Currently BPI requires that edge weights must be greater than 0, but MBPI doesn't have this requirement. In MBPI, when an edge weight is zero, it is treated as there is no weight info for that edge. At runtime, such a zero edge weight will be turned into a DEFAULT edge weight 16. This may lead to incorrect edge weights ratio when we originally have 0 and 1 as edge weights from the same block and later get 16 and 1. Zero weights can either mean no info or obtained from BPI or calculated by users, making it ambiguous. When we have all out-edges with zero weights from the same block, it is awkward to compute edge probabilities.

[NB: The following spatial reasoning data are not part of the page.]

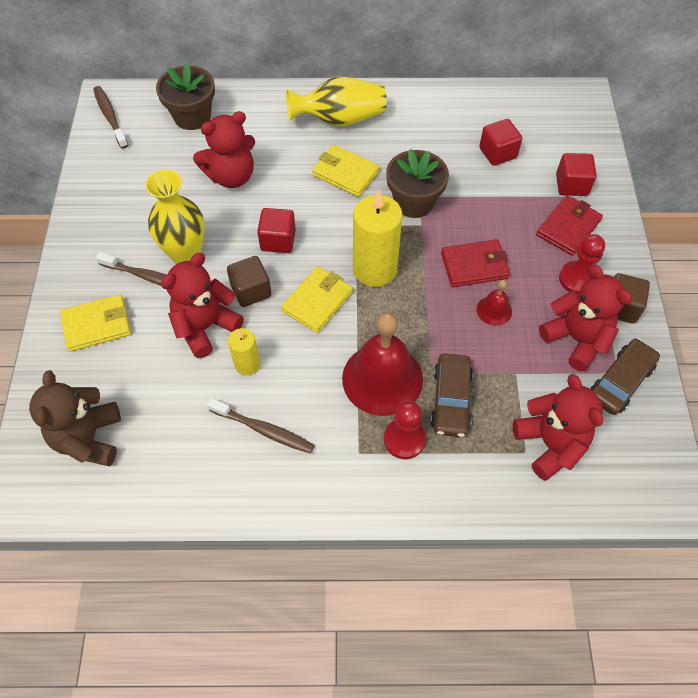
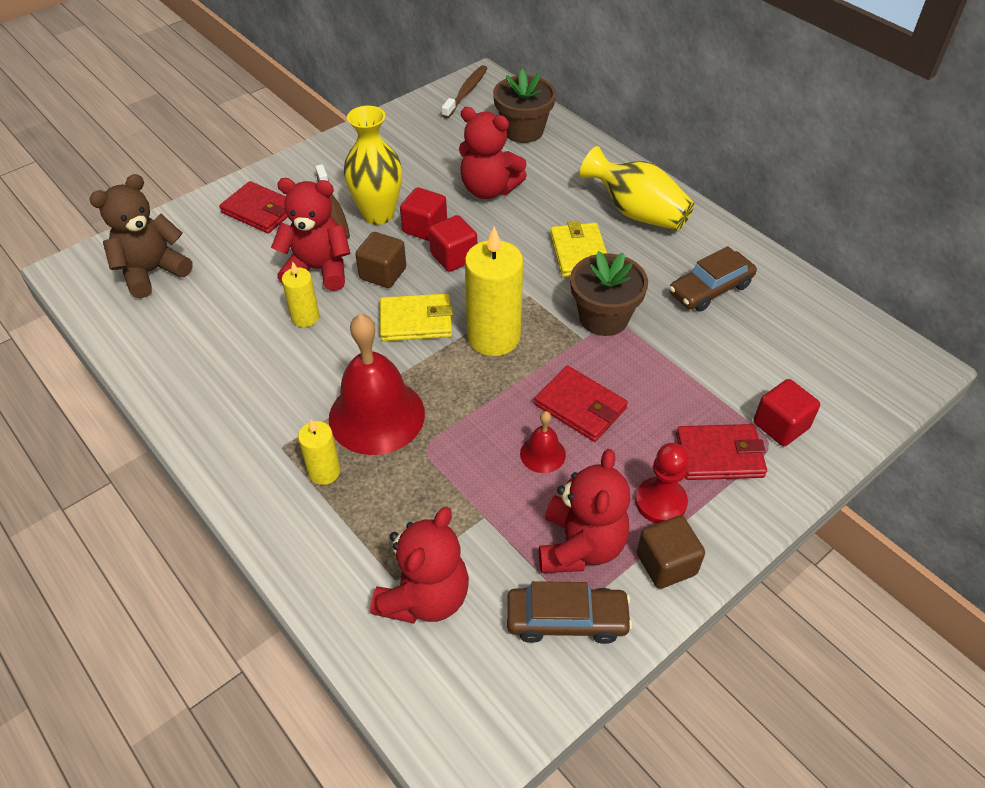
camera: 50 degrees right, 10 degrees down
yellow wallet [60,294,131,352] -> red wallet [219,181,288,233]
brown toothbrush [207,398,315,454] -> none
red pawn [384,401,426,459] -> yellow candle [298,419,341,485]
brown car [430,354,473,437] -> brown car moved to [669,246,757,312]
red cube [479,119,522,166] -> red cube moved to [400,187,447,241]

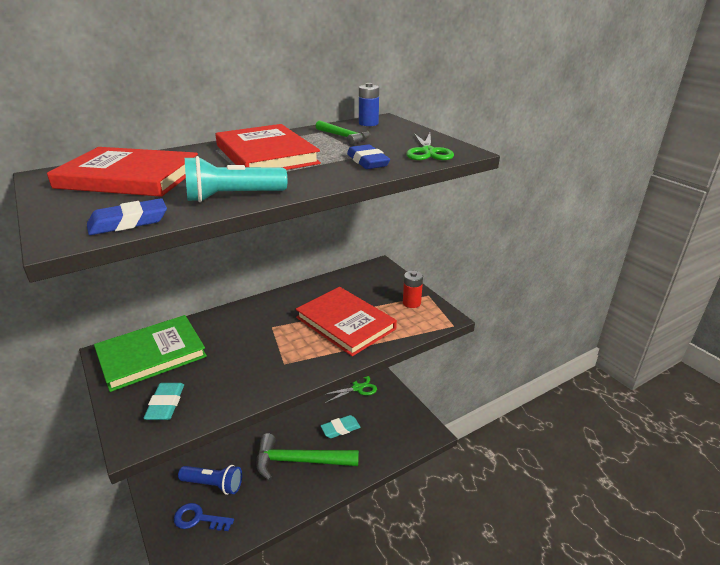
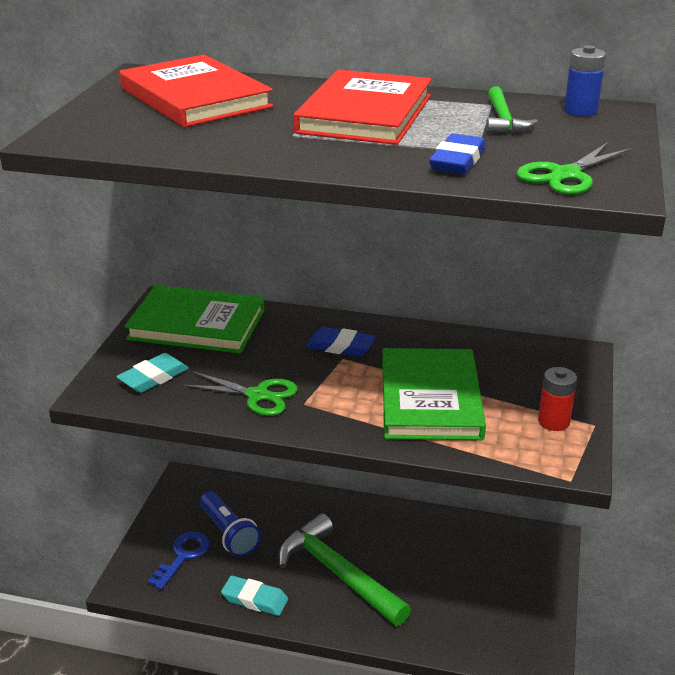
camera: 45 degrees right, 0 degrees up
blue eraser [87,198,167,235] -> blue eraser moved to [306,327,376,357]
blue key [174,503,234,531] -> blue key turned 60 degrees clockwise [148,532,210,590]
turquoise flashlight [185,156,287,202] -> none
red book [296,287,397,356] -> green book [382,348,486,440]
turquoise eraser [321,415,361,438] -> turquoise eraser moved to [221,575,288,616]
green scissors [324,376,377,404] -> green scissors moved to [182,371,298,416]

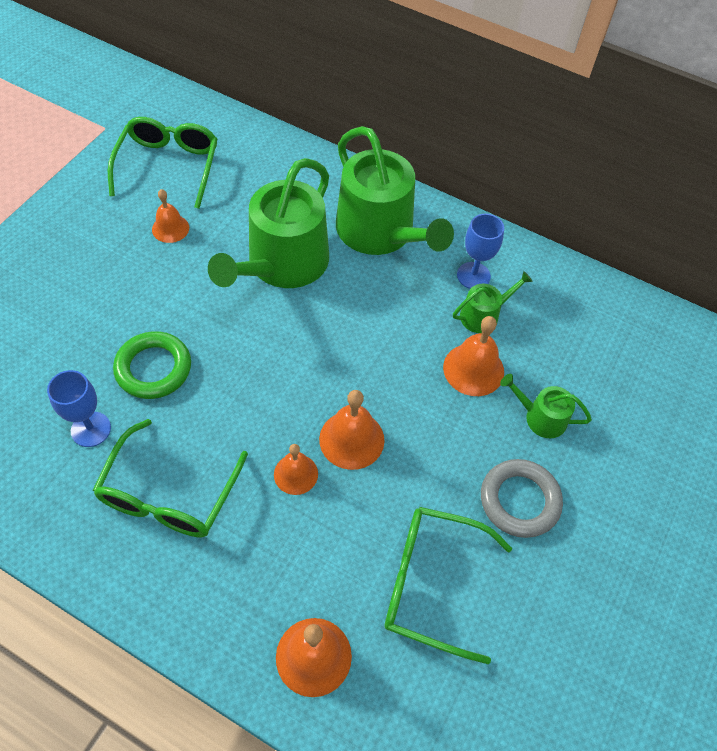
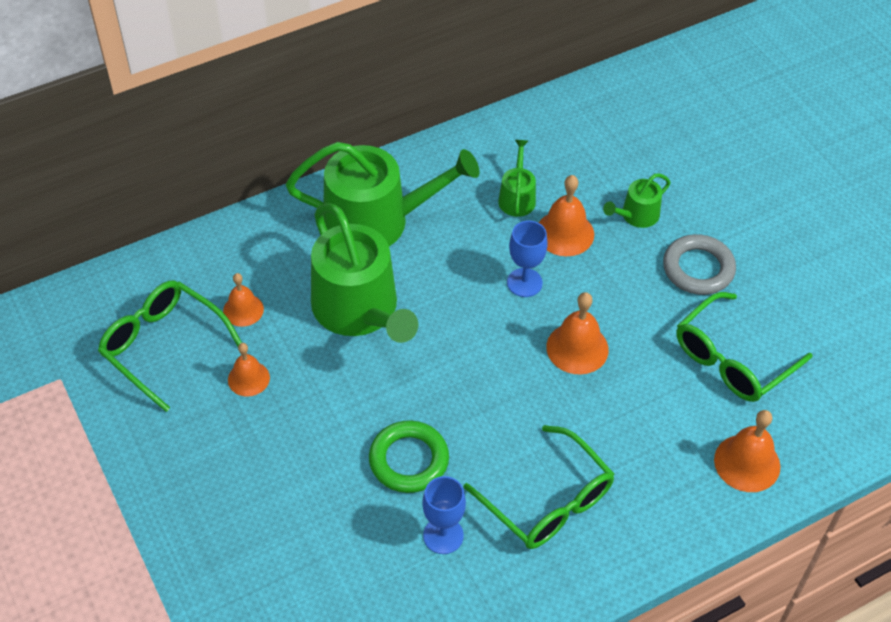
camera: 55 degrees left, 5 degrees down
orange bell [274,444,318,495] -> orange bell moved to [223,273,264,327]
blue goblet [457,214,504,289] -> blue goblet moved to [507,221,548,297]

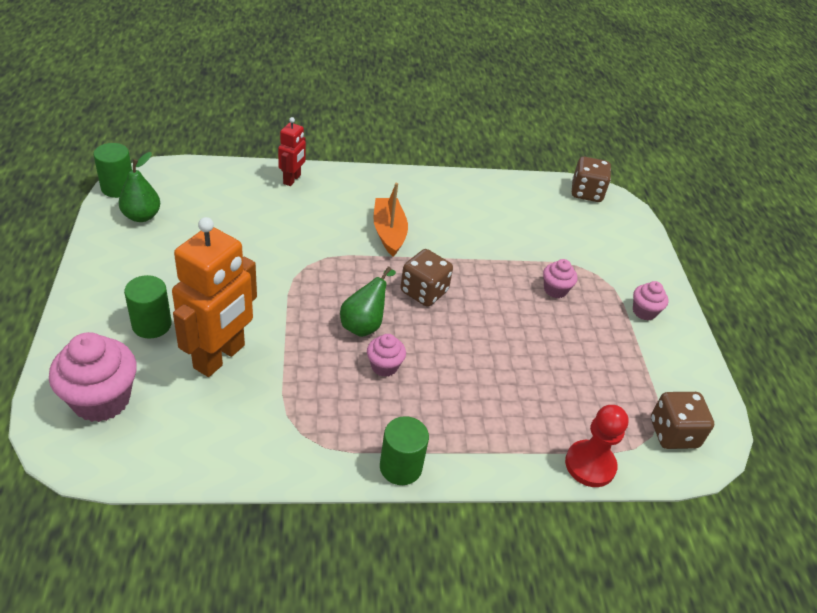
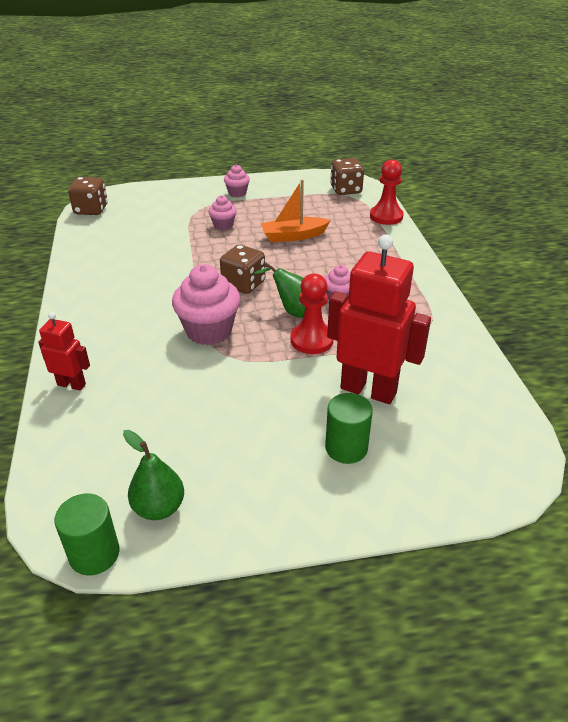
camera: 90 degrees left, 5 degrees down
pink cupcake [49,332,137,422] -> pink cupcake moved to [172,264,240,345]
orange robot [172,217,257,377] -> red robot [327,234,431,404]
orange boat [373,183,408,257] -> orange boat moved to [260,180,331,242]
green cylinder [380,416,429,485] -> none
none -> red pawn [291,274,334,354]

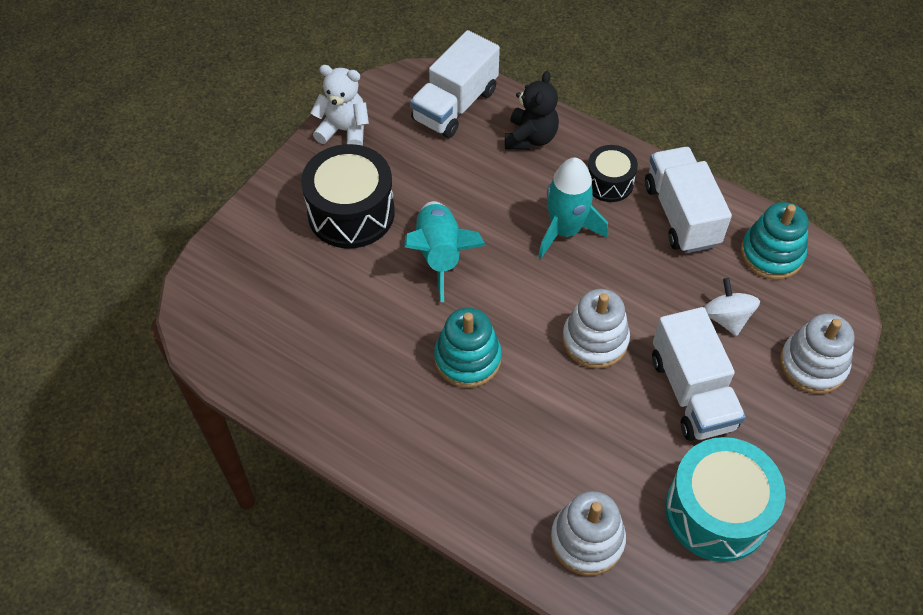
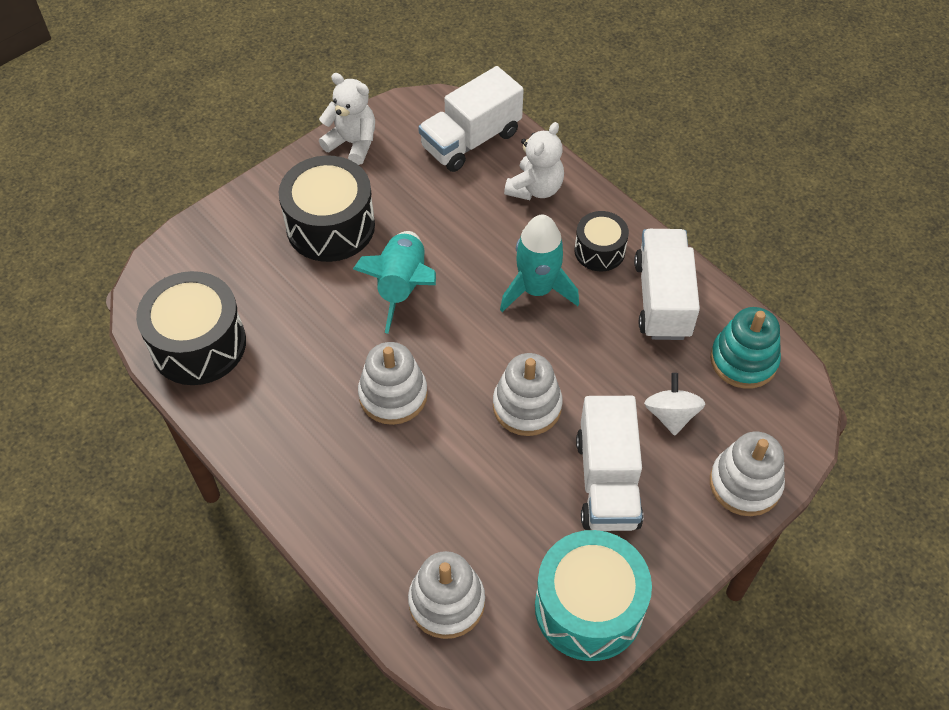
camera: 15 degrees right, 0 degrees up
turquoise stacking toy [434,308,502,388] -> white stacking toy [358,342,428,425]
black teddy bear [505,71,559,150] -> white teddy bear [504,122,564,200]
none -> black drum [136,271,246,385]

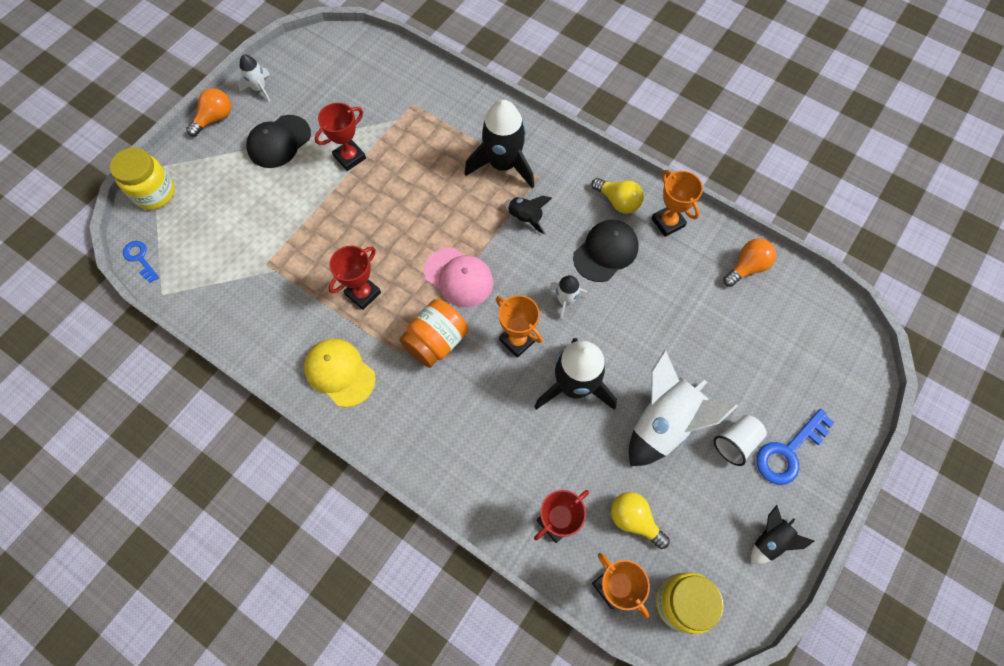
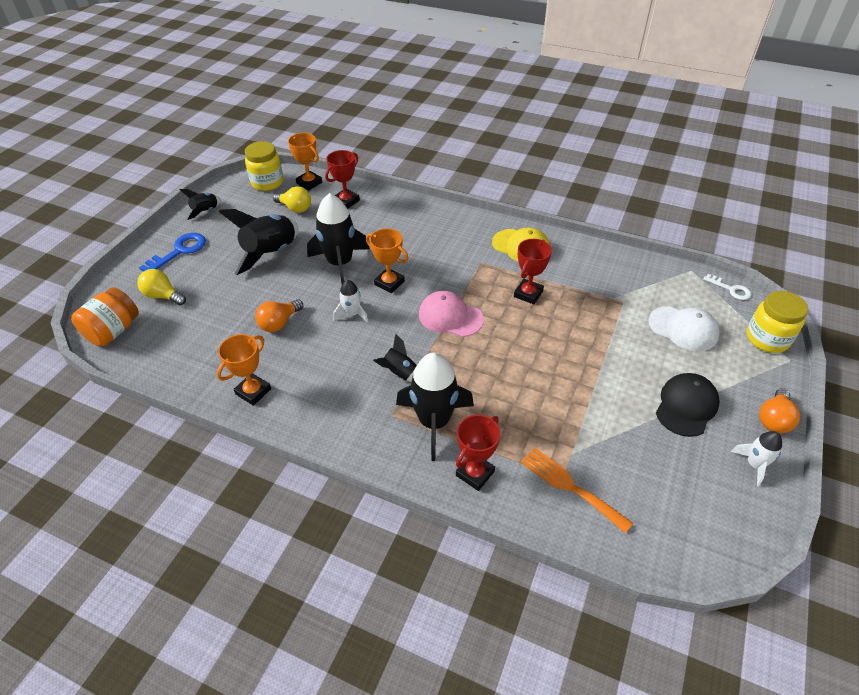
camera: 170 degrees right, 20 degrees down
blue key [123,241,159,283] -> white key [703,274,752,300]
red trophy [315,103,366,171] -> red trophy moved to [456,415,500,491]
orange jar [399,299,468,368] -> orange jar moved to [71,287,139,346]
black cap [573,220,639,282] -> none
yellow light bulb [591,178,644,214] -> yellow light bulb moved to [137,269,186,306]
white rocket [629,350,738,466] -> black rocket [218,209,299,275]
orange trophy [651,170,703,237] -> orange trophy turned 75 degrees clockwise [217,334,271,406]
white cup [714,415,767,466] -> none
orange light bulb [723,238,776,287] -> orange light bulb moved to [255,299,303,332]
none -> orange fork [521,448,633,534]
none -> white cap [649,306,719,351]

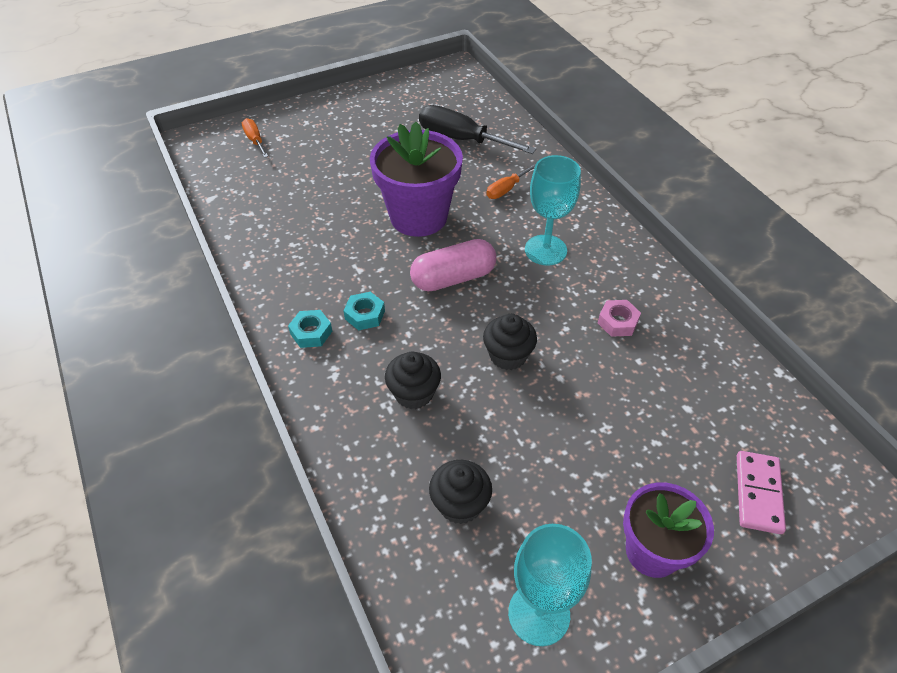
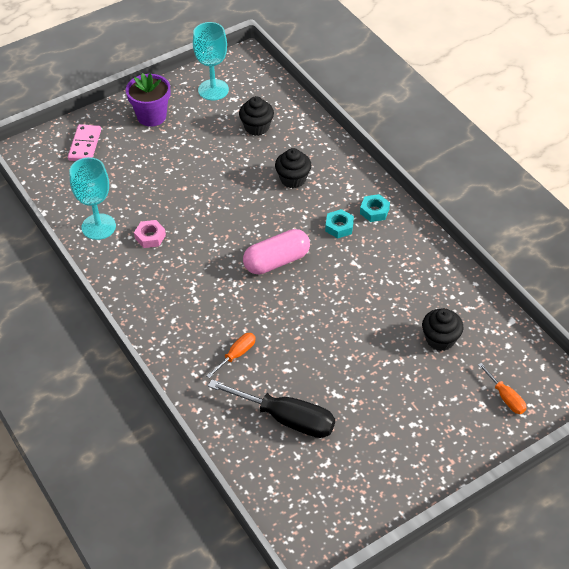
camera: 175 degrees right, 0 degrees up
purple flower pot [370,122,463,237] -> none
black cupcake [483,314,537,370] -> black cupcake moved to [422,308,464,351]
turquoise goblet [525,155,581,265] -> turquoise goblet moved to [69,157,116,240]

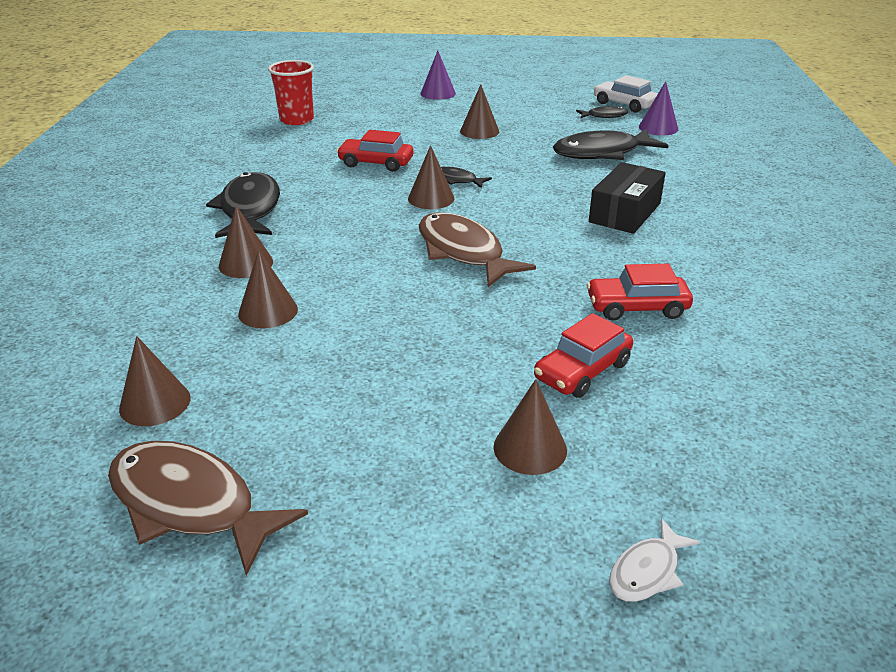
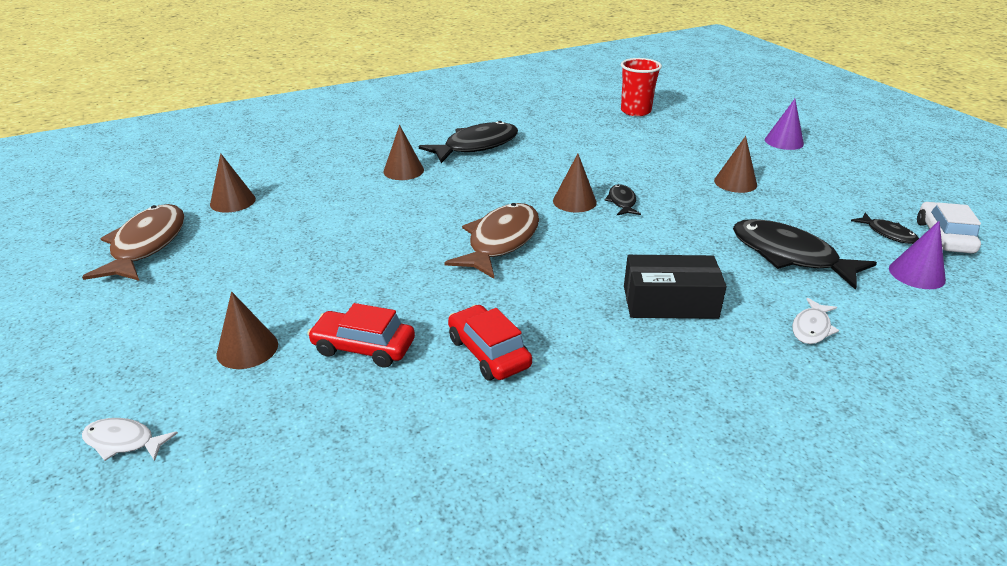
camera: 60 degrees right, 0 degrees up
brown cone [238,250,298,328] -> none
red car [337,130,413,172] -> none
none -> white fish [792,298,839,344]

Though this is worked-around by using default edge weights. However, if we require edge weights in MBPI also should be greater than zero, we won't have the issues above.
In addition, although BPI requires edge weights to be greater than zero, it doesn't guarantee this when weights are read from metadata. So we need to normalize edge weights when we read zero weight from metadata. For example, if we have 0 and 1 edge weights from the same block (assume it only has two out-edges), we can normalize them into 1 and UINT32_MAX - 1.
This patch contains the following changes:
- Normalize edge weights in BPI to guarantee that they are greater than 0.
- In MBPI don't turn zero edge weights into default weights as we should not have zero weights anymore.
- (To discuss) Weight list can be empty previously when it is not used at all. I found it difficult to make weight list and successor list always synchronized so this patch will always update weight list whether it is used or not. Is this acceptable?
- Adjust use and test cases accordingly.
Is 16 a good default value to indicate missing information?
The current underlying (without this patch) assumption in MBPI is that if the weight list is empty, 0 weight represents 'unknown' weight -- otherwise it will be treated as a real zero value weight. This assumption is of course very weak and can break down at any time.
All these needs to be considered in the new design when weight is eliminated from the profiling related interfaces -- i.e., reserve a special value for unknown 'probability'.